* Objetivo do exercício:
Reproduza sem alterações a parte do texto sobre a visita de Paul Robeson a Moscou que começa nas palavras “Repito as palavras” e termina logo depois de “seus próprios esforços.”.

* Trecho para leitura:
-*-
"Estou em casa"

Moscou, EUA - “Este é Paul Robeson, o maior cantor americano!” Declarou o famoso diretor de cinema Eisenstein, apresentando Robeson a uma recepção em sua homenagem, da qual participaram quase todas as celebridades do teatro e do mundo das artes de Moscou. A recepção foi dada na “Casa do Kino”, clube palaciano dos trabalhadores da indústria cinematográfica.
Repito as palavras de Eisenstein, mestre de cerimônias na recepção, não para informar o público sobre quem Robeson é, pois isso é bem conhecido, mas para mostrar o tom do sentimento dos trabalhadores e dos artistas na União Soviética em relação a esta visita do cantor negro, filho de um escravo nos Estados Unidos - para mostrar a apreciação sincera desses russos, filhos de servos que agora são livres por seus próprios esforços.
A recepção foi longa e brilhante e durou até por volta das 2 da manhã. Mas, de alguma forma, Robeson encontrou tempo para responder a algumas perguntas do correspondente do Daily Worker.
Comecei com o óbvio: "Você notou uma questão racial na União Soviética?"
Uma corrente de riso retumbou sob a grande voz suave de Robeson quando ele respondeu: "Só que parece funcionar a meu favor!"
E então ele explicou. Ele estuda a União Soviética há dois anos, estuda a língua russa também durante esse período de tempo, tem sido um leitor regular do Pravda e Isvestia por meses, e sabe sobre a solução da questão racial por aqui. Ele sabe que a teoria soviética é que todas as raças são iguais - realmente iguais, socialmente iguais também, tanto econômica quanto politicamente. Ele expressou prazer, mas não foi surpresa quando o informei da eleição para o Soviete de Moscou do negro americano, Robinson, que trabalha na fábrica de Rolamentos De Esferas Primeiro Estado.
Mas o que ele admitiu que não estava esperando era a recepção simples, sincera e afetuosa que estava reservada para ele. Robeson declara que sabe que criou um lugar suficiente para ele, cantando e atuando, que mesmo no mundo capitalista alguns dos aspectos mais amargos de Jim-Crow e do chauvinismo branco não lhe são aplicados. Mas é exatamente esse sentimento que é uma exceção condescendente feita a ele que está faltando aqui. Aqui, há apenas a alegria entusiasmada dos trabalhadores e artistas russos, eles ou seus pais que em outro momento foram escravos do capitalista e do senhorio, agora saúdam, além disso, um homem que eles sentem ser um irmão artista estrangeiro, com um desejo real de conhecer honestamente e entender a nova vida que eles fizeram para si mesmos.
-*-
[Dados coletados]
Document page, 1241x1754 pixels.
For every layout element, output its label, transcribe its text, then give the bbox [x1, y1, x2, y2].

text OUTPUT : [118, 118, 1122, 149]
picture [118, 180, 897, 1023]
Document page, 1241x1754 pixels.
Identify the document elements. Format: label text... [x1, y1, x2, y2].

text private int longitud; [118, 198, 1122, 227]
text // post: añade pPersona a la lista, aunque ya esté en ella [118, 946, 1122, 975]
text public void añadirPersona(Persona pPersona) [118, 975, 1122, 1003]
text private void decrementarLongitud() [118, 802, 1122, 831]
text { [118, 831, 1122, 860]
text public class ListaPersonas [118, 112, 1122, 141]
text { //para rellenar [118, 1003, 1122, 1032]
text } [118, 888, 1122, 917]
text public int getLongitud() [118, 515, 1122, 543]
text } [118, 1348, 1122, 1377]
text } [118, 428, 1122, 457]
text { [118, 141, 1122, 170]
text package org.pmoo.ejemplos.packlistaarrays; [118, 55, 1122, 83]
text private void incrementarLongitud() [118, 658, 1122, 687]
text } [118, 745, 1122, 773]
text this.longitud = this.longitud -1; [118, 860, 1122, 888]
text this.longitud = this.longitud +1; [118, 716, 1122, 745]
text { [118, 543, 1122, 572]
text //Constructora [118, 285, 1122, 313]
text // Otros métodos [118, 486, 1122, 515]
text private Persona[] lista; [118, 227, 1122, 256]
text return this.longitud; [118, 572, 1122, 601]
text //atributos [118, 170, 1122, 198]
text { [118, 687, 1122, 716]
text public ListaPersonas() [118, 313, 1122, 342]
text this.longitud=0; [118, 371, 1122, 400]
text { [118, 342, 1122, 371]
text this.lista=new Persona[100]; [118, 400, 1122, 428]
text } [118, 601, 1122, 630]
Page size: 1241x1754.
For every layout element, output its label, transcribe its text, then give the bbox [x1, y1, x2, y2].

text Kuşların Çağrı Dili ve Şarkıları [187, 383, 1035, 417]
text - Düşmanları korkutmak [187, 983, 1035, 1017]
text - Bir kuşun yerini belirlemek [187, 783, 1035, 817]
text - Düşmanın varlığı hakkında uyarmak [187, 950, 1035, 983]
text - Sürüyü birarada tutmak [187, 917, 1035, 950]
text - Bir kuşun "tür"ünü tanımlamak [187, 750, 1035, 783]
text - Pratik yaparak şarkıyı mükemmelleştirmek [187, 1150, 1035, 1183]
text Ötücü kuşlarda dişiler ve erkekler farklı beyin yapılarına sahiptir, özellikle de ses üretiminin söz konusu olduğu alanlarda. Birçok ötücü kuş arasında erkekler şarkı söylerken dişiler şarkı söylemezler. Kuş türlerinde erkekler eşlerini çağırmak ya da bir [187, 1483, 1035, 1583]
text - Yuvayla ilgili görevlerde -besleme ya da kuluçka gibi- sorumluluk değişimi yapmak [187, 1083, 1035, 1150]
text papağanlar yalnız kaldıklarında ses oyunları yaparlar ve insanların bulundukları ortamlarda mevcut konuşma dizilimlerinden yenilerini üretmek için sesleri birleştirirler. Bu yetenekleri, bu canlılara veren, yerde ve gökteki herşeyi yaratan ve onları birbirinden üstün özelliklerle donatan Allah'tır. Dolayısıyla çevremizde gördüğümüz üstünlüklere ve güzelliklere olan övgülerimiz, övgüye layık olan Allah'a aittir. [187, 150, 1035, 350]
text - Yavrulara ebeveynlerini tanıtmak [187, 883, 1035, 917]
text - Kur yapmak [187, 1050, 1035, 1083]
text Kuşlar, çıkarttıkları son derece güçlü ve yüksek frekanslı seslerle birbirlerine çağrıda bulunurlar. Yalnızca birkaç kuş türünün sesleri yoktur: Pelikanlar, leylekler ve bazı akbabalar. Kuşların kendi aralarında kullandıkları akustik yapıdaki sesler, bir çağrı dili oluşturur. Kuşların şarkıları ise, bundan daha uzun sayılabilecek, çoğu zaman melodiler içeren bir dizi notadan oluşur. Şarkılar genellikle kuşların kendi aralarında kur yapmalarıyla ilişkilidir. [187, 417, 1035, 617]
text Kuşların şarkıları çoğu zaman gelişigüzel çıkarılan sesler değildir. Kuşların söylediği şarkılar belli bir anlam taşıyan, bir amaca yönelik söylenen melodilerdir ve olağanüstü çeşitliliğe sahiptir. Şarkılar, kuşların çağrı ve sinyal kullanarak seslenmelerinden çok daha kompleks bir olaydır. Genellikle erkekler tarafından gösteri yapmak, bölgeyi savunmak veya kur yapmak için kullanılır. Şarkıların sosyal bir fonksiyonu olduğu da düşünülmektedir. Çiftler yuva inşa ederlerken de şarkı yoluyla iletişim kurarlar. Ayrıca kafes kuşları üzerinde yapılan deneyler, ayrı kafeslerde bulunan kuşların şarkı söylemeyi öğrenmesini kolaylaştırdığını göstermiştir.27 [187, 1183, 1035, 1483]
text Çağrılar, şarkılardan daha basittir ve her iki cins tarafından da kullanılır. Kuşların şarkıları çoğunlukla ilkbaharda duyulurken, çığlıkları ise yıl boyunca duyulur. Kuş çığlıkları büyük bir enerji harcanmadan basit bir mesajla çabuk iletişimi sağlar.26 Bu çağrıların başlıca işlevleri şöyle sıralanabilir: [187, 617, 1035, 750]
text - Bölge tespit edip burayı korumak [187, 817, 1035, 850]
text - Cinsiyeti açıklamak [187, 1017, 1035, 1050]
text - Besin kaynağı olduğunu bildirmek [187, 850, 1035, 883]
-*-
* Resposta correta:
Repito as palavras de Eisenstein, mestre de cerimônias na recepção, não para informar o público sobre quem Robeson é, pois isso é bem conhecido, mas para mostrar o tom do sentimento dos trabalhadores e dos artistas na União Soviética em relação a esta visita do cantor negro, filho de um escravo nos Estados Unidos - para mostrar a apreciação sincera desses russos, filhos de servos que agora são livres por seus próprios esforços.